- DATA LISTING
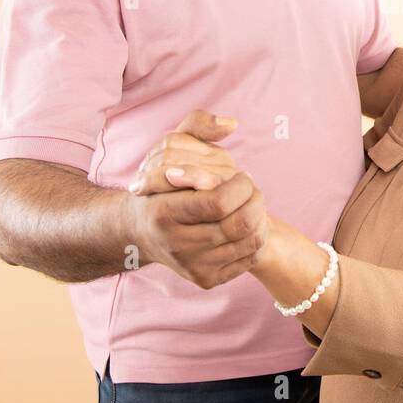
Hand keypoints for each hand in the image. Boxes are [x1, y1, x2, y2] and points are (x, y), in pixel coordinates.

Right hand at [127, 110, 266, 288]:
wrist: (141, 233)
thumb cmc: (162, 184)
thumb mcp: (171, 146)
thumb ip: (198, 126)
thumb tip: (232, 123)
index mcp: (163, 212)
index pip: (219, 202)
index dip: (241, 187)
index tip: (242, 176)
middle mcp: (175, 244)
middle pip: (239, 224)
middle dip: (256, 201)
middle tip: (252, 190)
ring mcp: (191, 266)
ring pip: (249, 242)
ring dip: (261, 218)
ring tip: (252, 204)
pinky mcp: (205, 279)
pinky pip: (248, 259)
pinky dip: (257, 238)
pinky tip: (248, 224)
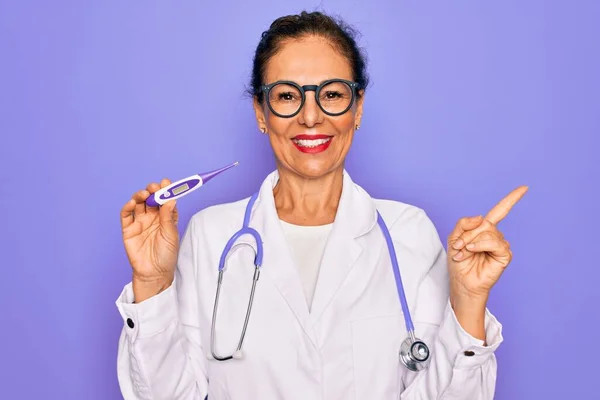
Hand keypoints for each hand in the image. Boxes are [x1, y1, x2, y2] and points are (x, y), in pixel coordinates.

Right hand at [120, 179, 178, 301]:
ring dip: (140, 195)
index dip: (165, 190)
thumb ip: (168, 217)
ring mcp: (140, 222)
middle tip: (154, 187)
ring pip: (138, 203)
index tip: (166, 183)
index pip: (165, 200)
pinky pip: (126, 215)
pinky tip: (131, 203)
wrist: (154, 273)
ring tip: (144, 193)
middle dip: (152, 191)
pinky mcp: (128, 230)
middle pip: (151, 199)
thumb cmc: (166, 255)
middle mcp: (153, 217)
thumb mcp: (171, 235)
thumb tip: (171, 199)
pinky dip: (127, 207)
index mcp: (165, 217)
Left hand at [447, 186, 527, 302]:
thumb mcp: (454, 238)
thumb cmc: (459, 261)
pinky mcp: (504, 255)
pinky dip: (480, 244)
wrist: (461, 281)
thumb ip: (463, 223)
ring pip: (488, 232)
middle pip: (483, 223)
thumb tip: (481, 217)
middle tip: (458, 247)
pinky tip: (473, 251)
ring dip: (471, 242)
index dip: (512, 199)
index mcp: (484, 229)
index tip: (524, 188)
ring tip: (464, 253)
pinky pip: (495, 243)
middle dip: (467, 234)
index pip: (500, 211)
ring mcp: (501, 245)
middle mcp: (495, 235)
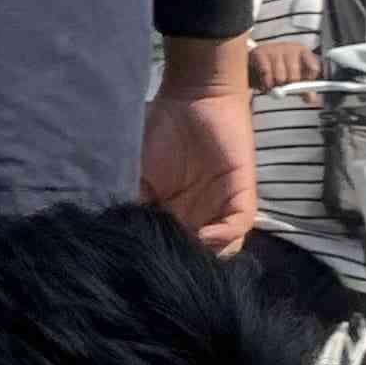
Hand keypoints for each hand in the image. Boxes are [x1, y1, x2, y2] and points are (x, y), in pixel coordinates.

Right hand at [138, 84, 256, 253]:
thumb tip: (123, 240)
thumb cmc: (159, 128)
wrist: (192, 96)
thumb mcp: (135, 172)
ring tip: (185, 254)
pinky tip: (203, 236)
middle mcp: (199, 216)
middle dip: (183, 264)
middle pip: (197, 256)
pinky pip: (238, 226)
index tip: (142, 263)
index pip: (169, 249)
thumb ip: (133, 203)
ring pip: (221, 249)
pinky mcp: (242, 196)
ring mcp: (222, 208)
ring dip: (205, 255)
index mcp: (172, 214)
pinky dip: (222, 237)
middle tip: (166, 268)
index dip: (158, 260)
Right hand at [250, 38, 322, 90]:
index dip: (309, 80)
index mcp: (303, 52)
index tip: (304, 88)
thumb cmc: (278, 68)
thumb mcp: (293, 76)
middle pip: (295, 75)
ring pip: (280, 77)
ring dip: (276, 86)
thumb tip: (311, 99)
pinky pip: (266, 74)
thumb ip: (303, 88)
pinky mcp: (262, 53)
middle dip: (289, 86)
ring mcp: (276, 49)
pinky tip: (266, 83)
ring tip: (274, 85)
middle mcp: (291, 48)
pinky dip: (266, 83)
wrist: (256, 59)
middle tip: (285, 87)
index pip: (313, 67)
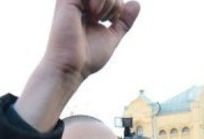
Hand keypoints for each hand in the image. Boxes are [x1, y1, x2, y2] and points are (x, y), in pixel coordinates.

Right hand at [15, 0, 140, 130]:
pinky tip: (93, 14)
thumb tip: (136, 3)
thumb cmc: (87, 57)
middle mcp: (78, 3)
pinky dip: (100, 0)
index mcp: (87, 10)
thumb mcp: (112, 37)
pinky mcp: (67, 0)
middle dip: (115, 3)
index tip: (110, 21)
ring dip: (109, 2)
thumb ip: (123, 21)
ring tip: (98, 18)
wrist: (71, 67)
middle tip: (107, 19)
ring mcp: (71, 0)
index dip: (118, 7)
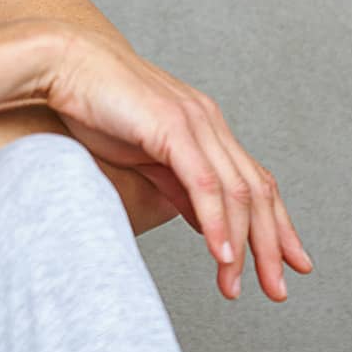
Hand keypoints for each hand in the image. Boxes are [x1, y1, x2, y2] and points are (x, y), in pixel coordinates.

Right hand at [41, 24, 313, 301]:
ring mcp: (194, 121)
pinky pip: (204, 183)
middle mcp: (208, 121)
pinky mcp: (172, 127)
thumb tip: (203, 218)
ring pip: (237, 192)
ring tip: (236, 284)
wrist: (62, 62)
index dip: (277, 224)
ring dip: (244, 244)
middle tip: (277, 289)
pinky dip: (216, 222)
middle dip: (273, 243)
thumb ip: (177, 182)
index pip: (255, 180)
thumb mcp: (142, 153)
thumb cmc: (92, 104)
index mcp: (204, 124)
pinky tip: (221, 253)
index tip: (289, 262)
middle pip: (257, 190)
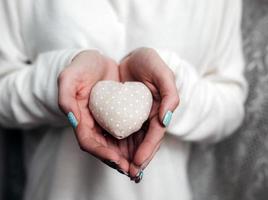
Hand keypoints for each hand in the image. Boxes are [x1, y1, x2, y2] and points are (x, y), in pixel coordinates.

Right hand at [58, 50, 129, 174]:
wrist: (96, 60)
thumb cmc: (81, 67)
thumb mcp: (69, 77)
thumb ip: (65, 97)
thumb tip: (73, 120)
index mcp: (79, 118)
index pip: (88, 142)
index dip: (101, 153)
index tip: (118, 160)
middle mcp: (92, 124)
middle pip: (103, 149)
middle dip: (117, 161)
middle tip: (134, 170)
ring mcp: (104, 122)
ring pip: (115, 145)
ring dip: (127, 157)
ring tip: (141, 165)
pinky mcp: (116, 117)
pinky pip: (124, 133)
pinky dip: (133, 143)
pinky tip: (145, 148)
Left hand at [119, 47, 179, 180]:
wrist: (130, 57)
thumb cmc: (148, 62)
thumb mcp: (162, 72)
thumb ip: (170, 93)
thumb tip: (166, 119)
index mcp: (160, 109)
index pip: (155, 134)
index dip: (148, 148)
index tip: (138, 162)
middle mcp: (149, 116)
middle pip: (145, 142)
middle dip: (139, 159)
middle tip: (130, 174)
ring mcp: (136, 117)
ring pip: (134, 141)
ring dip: (128, 157)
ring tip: (120, 169)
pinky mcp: (123, 115)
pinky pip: (121, 132)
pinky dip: (117, 144)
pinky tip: (111, 154)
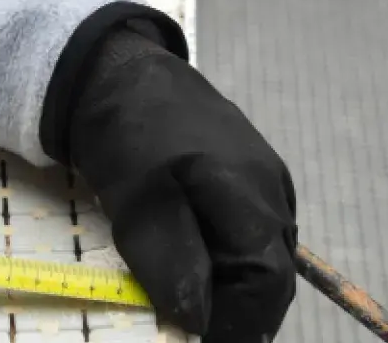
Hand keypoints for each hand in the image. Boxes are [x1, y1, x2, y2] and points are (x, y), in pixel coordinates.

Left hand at [66, 27, 296, 341]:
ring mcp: (265, 184)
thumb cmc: (124, 130)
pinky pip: (243, 234)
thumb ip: (171, 261)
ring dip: (223, 283)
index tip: (194, 338)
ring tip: (176, 291)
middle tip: (181, 323)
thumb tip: (199, 321)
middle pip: (267, 277)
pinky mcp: (246, 179)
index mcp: (254, 198)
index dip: (237, 324)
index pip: (266, 287)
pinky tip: (182, 255)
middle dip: (229, 308)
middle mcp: (273, 193)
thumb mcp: (136, 199)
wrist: (113, 71)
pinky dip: (219, 257)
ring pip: (256, 258)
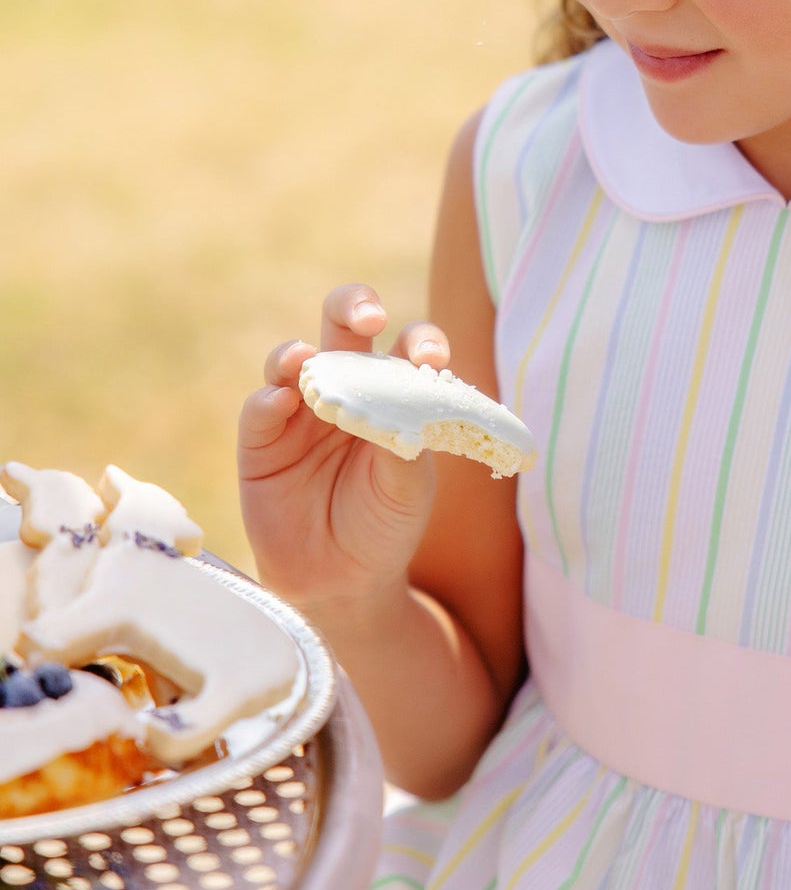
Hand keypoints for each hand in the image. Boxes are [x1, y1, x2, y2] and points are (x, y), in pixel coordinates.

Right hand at [238, 283, 448, 618]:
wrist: (341, 582)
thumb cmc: (384, 524)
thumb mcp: (407, 490)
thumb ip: (403, 450)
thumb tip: (393, 415)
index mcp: (392, 392)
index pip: (407, 348)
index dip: (421, 341)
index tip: (431, 357)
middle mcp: (346, 387)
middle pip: (344, 328)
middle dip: (354, 307)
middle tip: (368, 316)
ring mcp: (300, 410)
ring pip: (293, 359)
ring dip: (297, 352)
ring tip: (306, 358)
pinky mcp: (262, 440)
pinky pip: (260, 408)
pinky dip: (268, 399)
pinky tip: (281, 401)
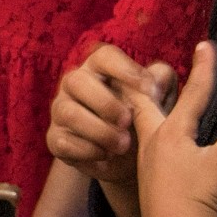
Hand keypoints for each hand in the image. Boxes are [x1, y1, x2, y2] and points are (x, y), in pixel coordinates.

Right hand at [47, 45, 175, 216]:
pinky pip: (63, 142)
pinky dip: (87, 151)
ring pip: (68, 113)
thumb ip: (161, 82)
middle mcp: (75, 85)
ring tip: (123, 145)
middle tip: (128, 121)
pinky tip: (106, 157)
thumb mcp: (160, 99)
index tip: (148, 88)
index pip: (105, 56)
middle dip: (104, 102)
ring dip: (98, 130)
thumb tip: (153, 83)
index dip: (125, 69)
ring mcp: (61, 111)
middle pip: (77, 81)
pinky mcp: (55, 139)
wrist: (131, 160)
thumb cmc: (145, 119)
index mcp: (101, 68)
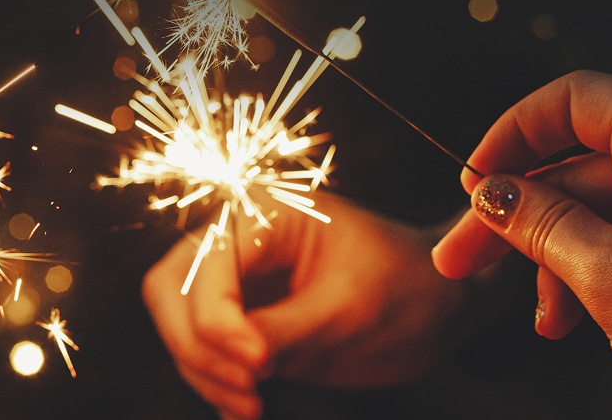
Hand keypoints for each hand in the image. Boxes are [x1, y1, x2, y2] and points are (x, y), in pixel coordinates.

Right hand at [143, 193, 489, 419]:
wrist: (441, 304)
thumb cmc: (406, 285)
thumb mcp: (351, 308)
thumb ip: (288, 328)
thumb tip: (241, 355)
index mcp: (266, 212)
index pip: (207, 262)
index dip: (218, 319)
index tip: (257, 365)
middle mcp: (241, 238)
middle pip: (170, 286)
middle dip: (195, 343)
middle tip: (247, 386)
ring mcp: (240, 279)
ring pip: (176, 318)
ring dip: (199, 367)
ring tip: (251, 403)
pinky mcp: (246, 317)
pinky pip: (200, 347)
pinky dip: (210, 380)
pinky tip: (245, 406)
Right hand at [432, 70, 611, 419]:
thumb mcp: (611, 278)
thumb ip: (542, 223)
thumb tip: (491, 193)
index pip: (569, 100)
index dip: (510, 136)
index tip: (470, 182)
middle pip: (580, 161)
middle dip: (519, 213)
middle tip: (461, 259)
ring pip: (607, 205)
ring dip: (559, 255)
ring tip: (541, 319)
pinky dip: (602, 268)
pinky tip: (578, 320)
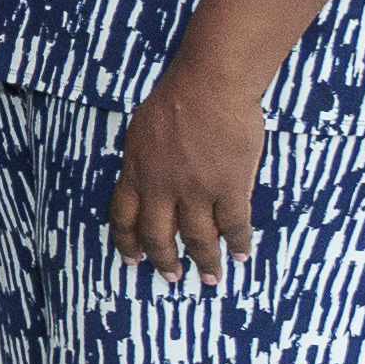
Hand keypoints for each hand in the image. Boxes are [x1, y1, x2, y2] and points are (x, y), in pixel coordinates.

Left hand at [108, 55, 269, 279]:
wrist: (209, 85)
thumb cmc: (176, 98)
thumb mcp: (141, 132)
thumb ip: (142, 161)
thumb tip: (145, 178)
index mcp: (136, 173)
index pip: (124, 218)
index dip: (127, 243)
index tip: (131, 260)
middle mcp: (161, 188)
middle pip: (158, 236)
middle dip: (164, 261)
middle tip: (172, 277)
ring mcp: (195, 191)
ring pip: (197, 238)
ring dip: (204, 261)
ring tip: (210, 278)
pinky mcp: (229, 187)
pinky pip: (233, 225)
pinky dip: (236, 243)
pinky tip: (240, 255)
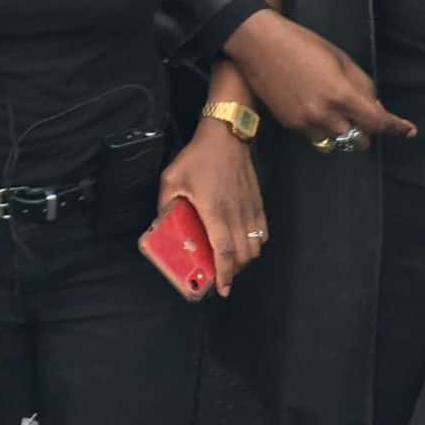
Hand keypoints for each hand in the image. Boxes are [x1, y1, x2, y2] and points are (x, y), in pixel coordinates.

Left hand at [157, 124, 266, 296]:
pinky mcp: (258, 203)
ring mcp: (250, 209)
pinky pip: (263, 232)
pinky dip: (256, 244)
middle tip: (220, 276)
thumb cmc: (196, 157)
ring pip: (255, 246)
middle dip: (233, 271)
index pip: (224, 251)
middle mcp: (236, 214)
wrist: (226, 135)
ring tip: (230, 261)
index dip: (225, 274)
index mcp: (214, 211)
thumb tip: (161, 225)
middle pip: (243, 255)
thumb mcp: (171, 178)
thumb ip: (166, 204)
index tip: (222, 290)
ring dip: (244, 260)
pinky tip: (244, 244)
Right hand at [222, 11, 416, 150]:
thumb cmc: (303, 44)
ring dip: (345, 133)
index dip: (396, 128)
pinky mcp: (290, 126)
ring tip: (339, 113)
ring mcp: (306, 124)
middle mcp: (325, 115)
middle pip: (359, 141)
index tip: (408, 131)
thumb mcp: (341, 58)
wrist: (260, 45)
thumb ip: (362, 85)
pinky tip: (318, 110)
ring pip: (337, 143)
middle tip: (363, 114)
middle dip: (366, 131)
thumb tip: (375, 106)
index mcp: (342, 95)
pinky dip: (324, 130)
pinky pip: (317, 138)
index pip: (378, 122)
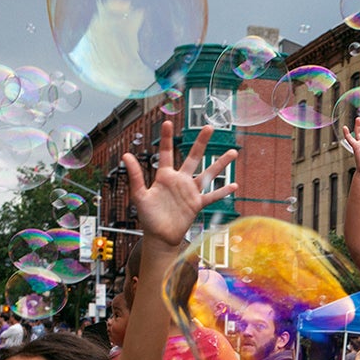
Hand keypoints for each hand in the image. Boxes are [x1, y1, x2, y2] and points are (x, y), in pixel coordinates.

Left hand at [126, 120, 237, 247]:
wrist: (159, 236)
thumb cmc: (148, 217)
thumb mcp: (139, 195)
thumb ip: (135, 175)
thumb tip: (126, 154)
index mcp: (165, 176)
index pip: (166, 153)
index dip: (166, 138)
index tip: (167, 123)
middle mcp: (180, 180)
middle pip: (193, 157)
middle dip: (201, 142)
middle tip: (209, 127)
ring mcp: (190, 191)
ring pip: (208, 174)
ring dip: (220, 164)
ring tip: (232, 153)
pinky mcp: (197, 204)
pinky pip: (212, 196)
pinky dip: (223, 191)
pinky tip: (234, 185)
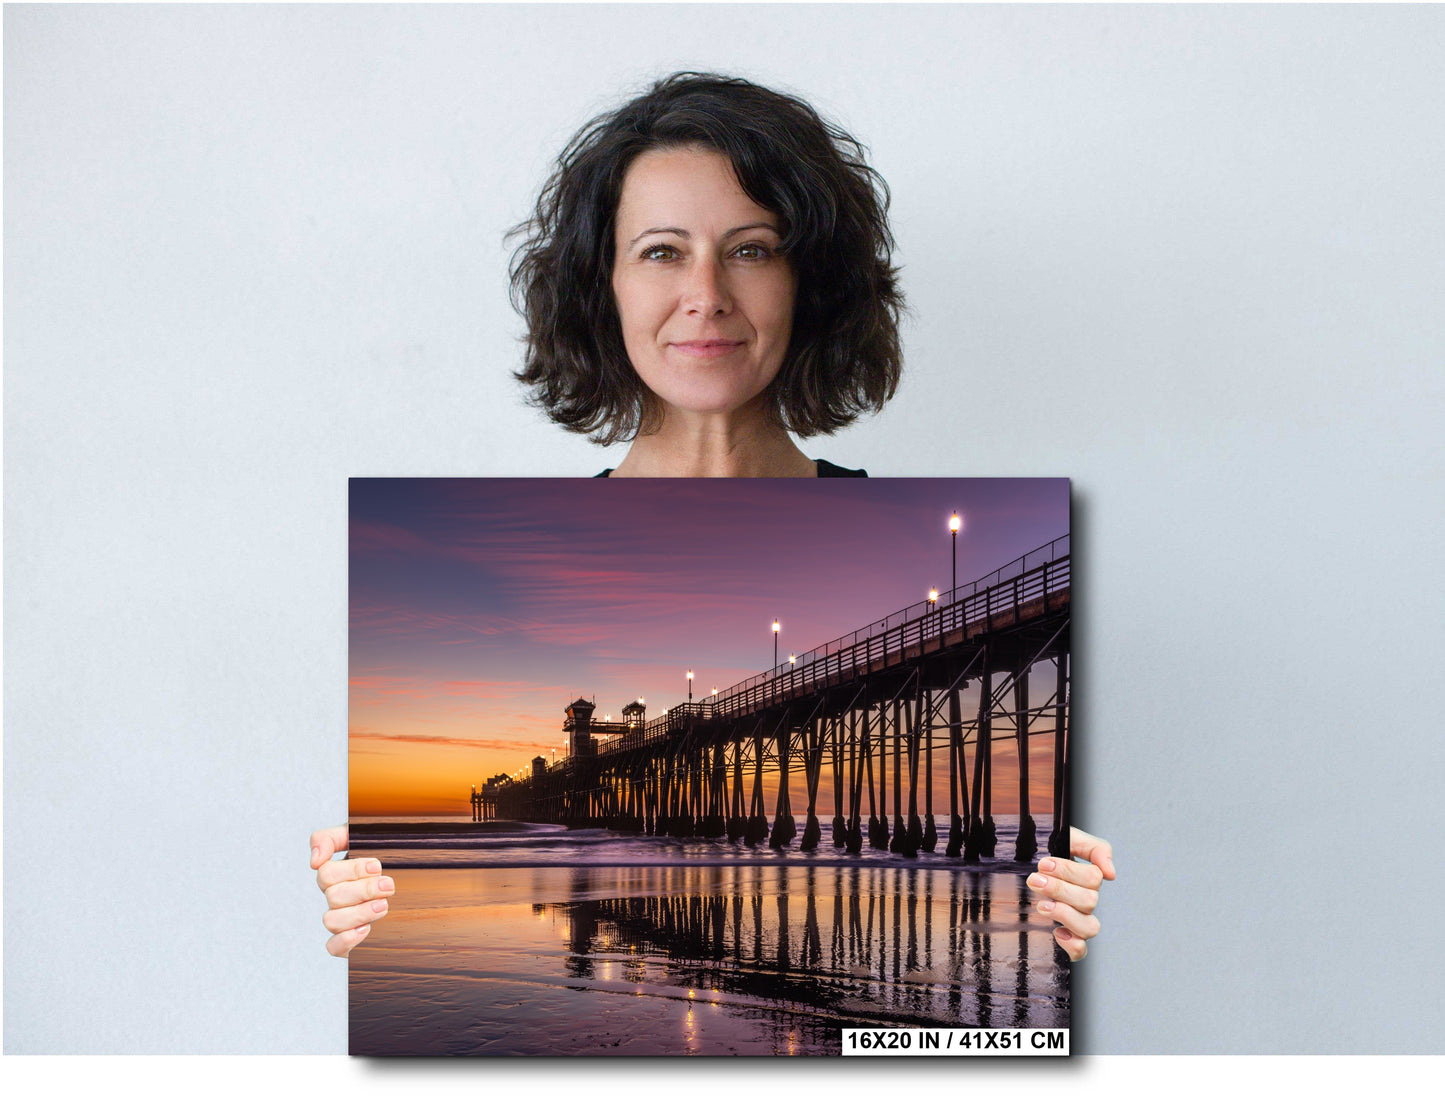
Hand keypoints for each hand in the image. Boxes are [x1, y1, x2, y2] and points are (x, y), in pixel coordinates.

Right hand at [310, 825, 394, 957]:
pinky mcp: (350, 941)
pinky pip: (333, 947)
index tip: (377, 866)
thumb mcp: (362, 837)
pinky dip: (346, 940)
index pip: (326, 874)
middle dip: (364, 890)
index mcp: (337, 875)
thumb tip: (314, 860)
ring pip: (331, 921)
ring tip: (384, 906)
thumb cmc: (387, 855)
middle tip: (388, 886)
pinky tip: (366, 929)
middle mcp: (337, 898)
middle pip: (333, 897)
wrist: (414, 881)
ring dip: (359, 913)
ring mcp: (342, 920)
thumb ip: (331, 838)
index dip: (351, 870)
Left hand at [1027, 826, 1114, 961]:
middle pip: (1089, 901)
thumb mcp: (1068, 838)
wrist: (1017, 864)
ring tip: (1041, 906)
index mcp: (1087, 878)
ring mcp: (1077, 921)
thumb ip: (1094, 848)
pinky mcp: (1066, 937)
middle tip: (1034, 880)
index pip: (1093, 878)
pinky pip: (1080, 951)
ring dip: (1065, 915)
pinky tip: (1057, 933)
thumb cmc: (1045, 850)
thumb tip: (1111, 873)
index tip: (1043, 864)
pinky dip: (1073, 945)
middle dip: (1059, 889)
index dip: (1069, 871)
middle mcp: (1085, 901)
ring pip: (1090, 928)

- INSTRUCTIONS TO FOLLOW
Give the lines exactly, from the first line of the entries to the line with "ring dip: (471, 242)", both ends included. Skip the pictures.

- RESPONSE BOX
Hand keypoints for each hand in the image. Boxes are [x1, y1, x2, y2] and points are (x, y), in pixel coordinates.

Right hand at [127, 110, 266, 288]:
wrist: (141, 233)
thumb cmc: (162, 184)
thumb mcp: (171, 146)
thumb ip: (198, 126)
thumb tip: (232, 123)
index mcp: (163, 212)
index pip: (219, 202)
index dip: (241, 187)
index tip: (242, 176)
middle mcp: (175, 244)
middle pip: (239, 224)
middle dip: (256, 201)
middle tip: (252, 190)
ring mcp: (191, 266)
ring pip: (249, 242)
ring dip: (261, 218)
ring tip: (252, 204)
pinky mcp: (205, 279)
pinky pip: (248, 259)
pinky dip: (257, 238)
pinky tip: (248, 224)
Hand keypoints for each hand in the image. Boxes are [x1, y1, x2, y2] and points are (x, y), in pixel coordinates.

Right hand at [120, 179, 178, 301]:
ring dip: (140, 195)
index dip: (165, 190)
thumb ip: (168, 217)
ring mcp: (140, 222)
middle tip: (154, 187)
ring pip: (138, 203)
index tip: (166, 183)
index pip: (165, 200)
pinky pip: (126, 215)
pinky tip: (131, 203)
wrist: (154, 273)
ring tip: (144, 193)
middle dip: (152, 191)
pinky mcp: (128, 230)
middle pip: (151, 199)
thumb cmc: (166, 255)
middle mcp: (153, 217)
thumb mcp: (171, 235)
thumb tip: (171, 199)
pinky dip: (127, 207)
index mcp: (165, 217)
Left hand at [447, 186, 527, 302]:
thumb mcp: (454, 238)
thumb cmc: (459, 261)
pinky mcp: (504, 255)
pinky dip: (480, 244)
wrist: (461, 281)
thumb ip: (463, 223)
ring pip: (488, 232)
middle pip: (483, 223)
thumb tip: (481, 217)
middle tip: (458, 247)
pinky tip: (473, 251)
ring dip: (471, 242)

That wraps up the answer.